Figure understanding tasks

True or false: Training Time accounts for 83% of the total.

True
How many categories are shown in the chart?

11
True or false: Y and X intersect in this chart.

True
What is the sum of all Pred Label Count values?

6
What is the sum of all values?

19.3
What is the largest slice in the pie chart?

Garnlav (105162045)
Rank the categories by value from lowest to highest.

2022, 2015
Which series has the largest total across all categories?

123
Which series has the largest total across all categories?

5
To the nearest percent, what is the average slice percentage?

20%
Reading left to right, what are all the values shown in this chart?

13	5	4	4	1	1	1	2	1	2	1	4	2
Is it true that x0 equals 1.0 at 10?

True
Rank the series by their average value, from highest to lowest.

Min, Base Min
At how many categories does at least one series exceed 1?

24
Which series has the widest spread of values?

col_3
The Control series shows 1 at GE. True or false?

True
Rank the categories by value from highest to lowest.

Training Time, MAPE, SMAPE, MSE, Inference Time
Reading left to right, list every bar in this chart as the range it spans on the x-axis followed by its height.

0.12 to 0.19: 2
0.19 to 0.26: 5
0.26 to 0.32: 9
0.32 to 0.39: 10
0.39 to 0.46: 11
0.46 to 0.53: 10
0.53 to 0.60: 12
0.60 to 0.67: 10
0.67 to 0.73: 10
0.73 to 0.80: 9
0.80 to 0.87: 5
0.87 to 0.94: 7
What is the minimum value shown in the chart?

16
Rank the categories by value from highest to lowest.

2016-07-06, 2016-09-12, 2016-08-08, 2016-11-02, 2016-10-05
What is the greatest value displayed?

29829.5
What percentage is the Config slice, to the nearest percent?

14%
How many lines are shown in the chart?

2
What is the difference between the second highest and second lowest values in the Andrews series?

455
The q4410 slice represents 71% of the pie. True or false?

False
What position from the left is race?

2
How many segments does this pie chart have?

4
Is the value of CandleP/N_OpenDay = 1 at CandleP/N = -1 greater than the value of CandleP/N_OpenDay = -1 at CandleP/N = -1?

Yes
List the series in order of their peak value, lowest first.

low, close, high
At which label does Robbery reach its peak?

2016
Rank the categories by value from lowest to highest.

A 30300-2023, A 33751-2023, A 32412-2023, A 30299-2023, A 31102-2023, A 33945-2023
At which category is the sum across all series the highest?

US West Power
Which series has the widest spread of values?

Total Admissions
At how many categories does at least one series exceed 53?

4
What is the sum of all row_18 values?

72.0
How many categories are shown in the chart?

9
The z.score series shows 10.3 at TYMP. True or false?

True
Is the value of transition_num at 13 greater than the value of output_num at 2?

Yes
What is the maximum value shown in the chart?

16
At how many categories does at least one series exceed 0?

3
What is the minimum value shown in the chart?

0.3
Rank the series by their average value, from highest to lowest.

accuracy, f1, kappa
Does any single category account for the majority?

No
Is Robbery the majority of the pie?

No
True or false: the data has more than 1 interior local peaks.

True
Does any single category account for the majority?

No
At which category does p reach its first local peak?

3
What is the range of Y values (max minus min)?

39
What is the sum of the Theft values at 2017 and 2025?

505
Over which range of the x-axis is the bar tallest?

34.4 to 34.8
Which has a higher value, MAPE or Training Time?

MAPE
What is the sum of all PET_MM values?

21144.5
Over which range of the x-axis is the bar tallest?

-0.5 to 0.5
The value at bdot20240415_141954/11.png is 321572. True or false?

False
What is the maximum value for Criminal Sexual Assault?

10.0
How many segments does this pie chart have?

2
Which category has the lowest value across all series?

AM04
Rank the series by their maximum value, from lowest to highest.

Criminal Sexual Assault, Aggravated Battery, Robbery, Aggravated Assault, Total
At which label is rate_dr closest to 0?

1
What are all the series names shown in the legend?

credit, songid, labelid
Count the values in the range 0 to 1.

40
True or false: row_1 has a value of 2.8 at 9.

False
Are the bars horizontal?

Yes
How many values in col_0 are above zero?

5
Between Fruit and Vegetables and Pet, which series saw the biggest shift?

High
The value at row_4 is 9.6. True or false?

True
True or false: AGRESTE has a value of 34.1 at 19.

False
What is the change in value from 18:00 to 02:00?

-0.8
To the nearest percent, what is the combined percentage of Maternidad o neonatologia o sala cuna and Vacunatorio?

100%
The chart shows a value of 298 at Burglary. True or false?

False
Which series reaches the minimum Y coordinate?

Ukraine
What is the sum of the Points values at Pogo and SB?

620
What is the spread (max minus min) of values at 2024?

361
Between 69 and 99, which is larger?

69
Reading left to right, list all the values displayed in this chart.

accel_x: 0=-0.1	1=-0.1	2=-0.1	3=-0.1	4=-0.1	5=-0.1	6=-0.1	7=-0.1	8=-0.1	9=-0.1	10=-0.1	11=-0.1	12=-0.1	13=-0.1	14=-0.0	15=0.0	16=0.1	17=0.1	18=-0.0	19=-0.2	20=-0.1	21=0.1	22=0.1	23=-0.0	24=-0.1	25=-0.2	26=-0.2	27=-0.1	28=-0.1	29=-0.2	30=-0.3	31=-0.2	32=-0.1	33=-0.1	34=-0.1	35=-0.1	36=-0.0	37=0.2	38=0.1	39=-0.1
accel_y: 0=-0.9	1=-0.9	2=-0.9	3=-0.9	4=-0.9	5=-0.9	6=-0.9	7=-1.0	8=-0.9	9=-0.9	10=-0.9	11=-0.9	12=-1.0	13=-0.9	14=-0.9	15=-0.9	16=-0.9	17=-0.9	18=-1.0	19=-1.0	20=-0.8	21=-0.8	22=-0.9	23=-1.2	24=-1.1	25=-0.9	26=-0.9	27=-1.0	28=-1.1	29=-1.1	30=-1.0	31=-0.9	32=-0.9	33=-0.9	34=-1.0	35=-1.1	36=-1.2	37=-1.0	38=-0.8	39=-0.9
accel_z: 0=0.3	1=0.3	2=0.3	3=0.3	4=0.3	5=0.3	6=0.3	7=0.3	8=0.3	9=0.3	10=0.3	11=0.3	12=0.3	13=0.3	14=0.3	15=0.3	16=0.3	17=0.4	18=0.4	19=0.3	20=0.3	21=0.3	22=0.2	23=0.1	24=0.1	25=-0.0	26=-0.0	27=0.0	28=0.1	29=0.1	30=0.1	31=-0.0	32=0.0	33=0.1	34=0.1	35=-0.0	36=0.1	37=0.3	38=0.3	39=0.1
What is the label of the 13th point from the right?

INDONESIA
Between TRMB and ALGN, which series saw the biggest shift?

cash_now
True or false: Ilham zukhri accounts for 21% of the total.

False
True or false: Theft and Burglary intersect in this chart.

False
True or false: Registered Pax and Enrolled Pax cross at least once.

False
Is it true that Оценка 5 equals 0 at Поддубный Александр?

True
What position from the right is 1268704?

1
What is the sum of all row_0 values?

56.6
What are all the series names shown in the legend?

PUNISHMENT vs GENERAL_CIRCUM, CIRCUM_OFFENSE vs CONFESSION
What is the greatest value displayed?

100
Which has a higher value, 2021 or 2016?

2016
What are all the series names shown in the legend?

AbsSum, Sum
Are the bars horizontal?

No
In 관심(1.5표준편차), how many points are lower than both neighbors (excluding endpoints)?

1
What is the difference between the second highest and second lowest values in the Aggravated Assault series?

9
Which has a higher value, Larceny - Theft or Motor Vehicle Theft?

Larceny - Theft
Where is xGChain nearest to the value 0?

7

> **Required action**
Format every line of the records above as a JSON list of strings, with one string per line and no blank lines.

> **Result**
[
  "True or false: Training Time accounts for 83% of the total.",
  "True",
  "How many categories are shown in the chart?",
  "11",
  "True or false: Y and X intersect in this chart.",
  "True",
  "What is the sum of all Pred Label Count values?",
  "6",
  "What is the sum of all values?",
  "19.3",
  "What is the largest slice in the pie chart?",
  "Garnlav (105162045)",
  "Rank the categories by value from lowest to highest.",
  "2022, 2015",
  "Which series has the largest total across all categories?",
  "123",
  "Which series has the largest total across all categories?",
  "5",
  "To the nearest percent, what is the average slice percentage?",
  "20%",
  "Reading left to right, what are all the values shown in this chart?",
  "13\t5\t4\t4\t1\t1\t1\t2\t1\t2\t1\t4\t2",
  "Is it true that x0 equals 1.0 at 10?",
  "True",
  "Rank the series by their average value, from highest to lowest.",
  "Min, Base Min",
  "At how many categories does at least one series exceed 1?",
  "24",
  "Which series has the widest spread of values?",
  "col_3",
  "The Control series shows 1 at GE. True or false?",
  "True",
  "Rank the categories by value from highest to lowest.",
  "Training Time, MAPE, SMAPE, MSE, Inference Time",
  "Reading left to right, list every bar in this chart as the range it spans on the x-axis followed by its height.",
  "0.12 to 0.19: 2",
  "0.19 to 0.26: 5",
  "0.26 to 0.32: 9",
  "0.32 to 0.39: 10",
  "0.39 to 0.46: 11",
  "0.46 to 0.53: 10",
  "0.53 to 0.60: 12",
  "0.60 to 0.67: 10",
  "0.67 to 0.73: 10",
  "0.73 to 0.80: 9",
  "0.80 to 0.87: 5",
  "0.87 to 0.94: 7",
  "What is the minimum value shown in the chart?",
  "16",
  "Rank the categories by value from highest to lowest.",
  "2016-07-06, 2016-09-12, 2016-08-08, 2016-11-02, 2016-10-05",
  "What is the greatest value displayed?",
  "29829.5",
  "What percentage is the Config slice, to the nearest percent?",
  "14%",
  "How many lines are shown in the chart?",
  "2",
  "What is the difference between the second highest and second lowest values in the Andrews series?",
  "455",
  "The q4410 slice represents 71% of the pie. True or false?",
  "False",
  "What position from the left is race?",
  "2",
  "How many segments does this pie chart have?",
  "4",
  "Is the value of CandleP/N_OpenDay = 1 at CandleP/N = -1 greater than the value of CandleP/N_OpenDay = -1 at CandleP/N = -1?",
  "Yes",
  "List the series in order of their peak value, lowest first.",
  "low, close, high",
  "At which label does Robbery reach its peak?",
  "2016",
  "Rank the categories by value from lowest to highest.",
  "A 30300-2023, A 33751-2023, A 32412-2023, A 30299-2023, A 31102-2023, A 33945-2023",
  "At which category is the sum across all series the highest?",
  "US West Power",
  "Which series has the widest spread of values?",
  "Total Admissions",
  "At how many categories does at least one series exceed 53?",
  "4",
  "What is the sum of all row_18 values?",
  "72.0",
  "How many categories are shown in the chart?",
  "9",
  "The z.score series shows 10.3 at TYMP. True or false?",
  "True",
  "Is the value of transition_num at 13 greater than the value of output_num at 2?",
  "Yes",
  "What is the maximum value shown in the chart?",
  "16",
  "At how many categories does at least one series exceed 0?",
  "3",
  "What is the minimum value shown in the chart?",
  "0.3",
  "Rank the series by their average value, from highest to lowest.",
  "accuracy, f1, kappa",
  "Does any single category account for the majority?",
  "No",
  "Is Robbery the majority of the pie?",
  "No",
  "True or false: the data has more than 1 interior local peaks.",
  "True",
  "Does any single category account for the majority?",
  "No",
  "At which category does p reach its first local peak?",
  "3",
  "What is the range of Y values (max minus min)?",
  "39",
  "What is the sum of the Theft values at 2017 and 2025?",
  "505",
  "Over which range of the x-axis is the bar tallest?",
  "34.4 to 34.8",
  "Which has a higher value, MAPE or Training Time?",
  "MAPE",
  "What is the sum of all PET_MM values?",
  "21144.5",
  "Over which range of the x-axis is the bar tallest?",
  "-0.5 to 0.5",
  "The value at bdot20240415_141954/11.png is 321572. True or false?",
  "False",
  "What is the maximum value for Criminal Sexual Assault?",
  "10.0",
  "How many segments does this pie chart have?",
  "2",
  "Which category has the lowest value across all series?",
  "AM04",
  "Rank the series by their maximum value, from lowest to highest.",
  "Criminal Sexual Assault, Aggravated Battery, Robbery, Aggravated Assault, Total",
  "At which label is rate_dr closest to 0?",
  "1",
  "What are all the series names shown in the legend?",
  "credit, songid, labelid",
  "Count the values in the range 0 to 1.",
  "40",
  "True or false: row_1 has a value of 2.8 at 9.",
  "False",
  "Are the bars horizontal?",
  "Yes",
  "How many values in col_0 are above zero?",
  "5",
  "Between Fruit and Vegetables and Pet, which series saw the biggest shift?",
  "High",
  "The value at row_4 is 9.6. True or false?",
  "True",
  "True or false: AGRESTE has a value of 34.1 at 19.",
  "False",
  "What is the change in value from 18:00 to 02:00?",
  "-0.8",
  "To the nearest percent, what is the combined percentage of Maternidad o neonatologia o sala cuna and Vacunatorio?",
  "100%",
  "The chart shows a value of 298 at Burglary. True or false?",
  "False",
  "Which series reaches the minimum Y coordinate?",
  "Ukraine",
  "What is the sum of the Points values at Pogo and SB?",
  "620",
  "What is the spread (max minus min) of values at 2024?",
  "361",
  "Between 69 and 99, which is larger?",
  "69",
  "Reading left to right, list all the values displayed in this chart.",
  "accel_x: 0=-0.1\t1=-0.1\t2=-0.1\t3=-0.1\t4=-0.1\t5=-0.1\t6=-0.1\t7=-0.1\t8=-0.1\t9=-0.1\t10=-0.1\t11=-0.1\t12=-0.1\t13=-0.1\t14=-0.0\t15=0.0\t16=0.1\t17=0.1\t18=-0.0\t19=-0.2\t20=-0.1\t21=0.1\t22=0.1\t23=-0.0\t24=-0.1\t25=-0.2\t26=-0.2\t27=-0.1\t28=-0.1\t29=-0.2\t30=-0.3\t31=-0.2\t32=-0.1\t33=-0.1\t34=-0.1\t35=-0.1\t36=-0.0\t37=0.2\t38=0.1\t39=-0.1",
  "accel_y: 0=-0.9\t1=-0.9\t2=-0.9\t3=-0.9\t4=-0.9\t5=-0.9\t6=-0.9\t7=-1.0\t8=-0.9\t9=-0.9\t10=-0.9\t11=-0.9\t12=-1.0\t13=-0.9\t14=-0.9\t15=-0.9\t16=-0.9\t17=-0.9\t18=-1.0\t19=-1.0\t20=-0.8\t21=-0.8\t22=-0.9\t23=-1.2\t24=-1.1\t25=-0.9\t26=-0.9\t27=-1.0\t28=-1.1\t29=-1.1\t30=-1.0\t31=-0.9\t32=-0.9\t33=-0.9\t34=-1.0\t35=-1.1\t36=-1.2\t37=-1.0\t38=-0.8\t39=-0.9",
  "accel_z: 0=0.3\t1=0.3\t2=0.3\t3=0.3\t4=0.3\t5=0.3\t6=0.3\t7=0.3\t8=0.3\t9=0.3\t10=0.3\t11=0.3\t12=0.3\t13=0.3\t14=0.3\t15=0.3\t16=0.3\t17=0.4\t18=0.4\t19=0.3\t20=0.3\t21=0.3\t22=0.2\t23=0.1\t24=0.1\t25=-0.0\t26=-0.0\t27=0.0\t28=0.1\t29=0.1\t30=0.1\t31=-0.0\t32=0.0\t33=0.1\t34=0.1\t35=-0.0\t36=0.1\t37=0.3\t38=0.3\t39=0.1",
  "What is the label of the 13th point from the right?",
  "INDONESIA",
  "Between TRMB and ALGN, which series saw the biggest shift?",
  "cash_now",
  "True or false: Ilham zukhri accounts for 21% of the total.",
  "False",
  "True or false: Theft and Burglary intersect in this chart.",
  "False",
  "True or false: Registered Pax and Enrolled Pax cross at least once.",
  "False",
  "Is it true that Оценка 5 equals 0 at Поддубный Александр?",
  "True",
  "What position from the right is 1268704?",
  "1",
  "What is the sum of all row_0 values?",
  "56.6",
  "What are all the series names shown in the legend?",
  "PUNISHMENT vs GENERAL_CIRCUM, CIRCUM_OFFENSE vs CONFESSION",
  "What is the greatest value displayed?",
  "100",
  "Which has a higher value, 2021 or 2016?",
  "2016",
  "What are all the series names shown in the legend?",
  "AbsSum, Sum",
  "Are the bars horizontal?",
  "No",
  "In 관심(1.5표준편차), how many points are lower than both neighbors (excluding endpoints)?",
  "1",
  "What is the difference between the second highest and second lowest values in the Aggravated Assault series?",
  "9",
  "Which has a higher value, Larceny - Theft or Motor Vehicle Theft?",
  "Larceny - Theft",
  "Where is xGChain nearest to the value 0?",
  "7"
]